Building Rapport
When I was around three or four (age is of no consequence or importance in stories told by mom, as she never can remember them), I was suffering from extreme sensory overload one Christmas Eve, due to the fact that to accommodate our big extended family, Christmas ran several days. My mom kept insisting that I go to sleep, but I simply wouldn’t. Apparently, when she came into my room for the final time, we had a conversation that went something like this.
MamaSquare: “SquareGirl, you need to go to sleep.”
SG: “ I don’t want to go to sleep, I’m not sleepy.”
MS: “Well you need to go to sleep so that it will be Christmas”
SG: “When’s Christmas?”
MS: “Christmas is tomorrow”
SG: “What’s tomorrow?”
MS: “Well, It’s when you go to sleep…”
SG: “I don’t want to go to sleep. I’m not sleepy.”
And so the conversation went and apparently I eventually went to sleep because the next day, while we were opening presents, I looked up during the middle of all the mayhem and announced “It’s tomorrow!”

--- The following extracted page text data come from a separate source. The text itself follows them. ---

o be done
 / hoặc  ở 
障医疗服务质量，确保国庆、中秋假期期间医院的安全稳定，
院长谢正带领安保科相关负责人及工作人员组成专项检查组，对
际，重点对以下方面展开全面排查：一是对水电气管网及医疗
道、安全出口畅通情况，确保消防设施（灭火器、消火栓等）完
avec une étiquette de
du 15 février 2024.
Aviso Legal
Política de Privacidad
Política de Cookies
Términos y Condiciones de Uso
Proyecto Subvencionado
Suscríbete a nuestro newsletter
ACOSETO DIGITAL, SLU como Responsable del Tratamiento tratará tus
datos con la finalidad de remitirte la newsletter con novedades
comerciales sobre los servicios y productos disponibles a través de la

Of all the stories my mom could’ve chosen to remember, I am quite glad that she chose this one, as it is a constant reminder of how more abstract concepts about time such as “later”, “tomorrow” and “next time” can be taught and reinforced. It also reminds me how important it is to honor these phrases that are all too often thrown out without follow through in order to gain rapport. While I am going to be honest and say that I am not always perfect about this with the adult friends in my life, I make every effort to follow through when I tell a child I work with “next time I’ll bring you…”, “Wait a minute and I’ll…”, “tomorrow we are going to…”, “later you will get to…”. And because I honor my commitments to all of my little friends, I find that I build, a really important thing that often goes unmentioned in the training manuals and books, called rapport. Rapport doesn’t happen overnight, but I have found that the more I make promises of doing something at a future time and follow up, the more rapport I gain (imagine that!). The added value of building rapport is that you through rapport are also teaching more abstract concepts such as time, and you never know when one of your little students is going to look up at you to let you know that "it’s tomorrow."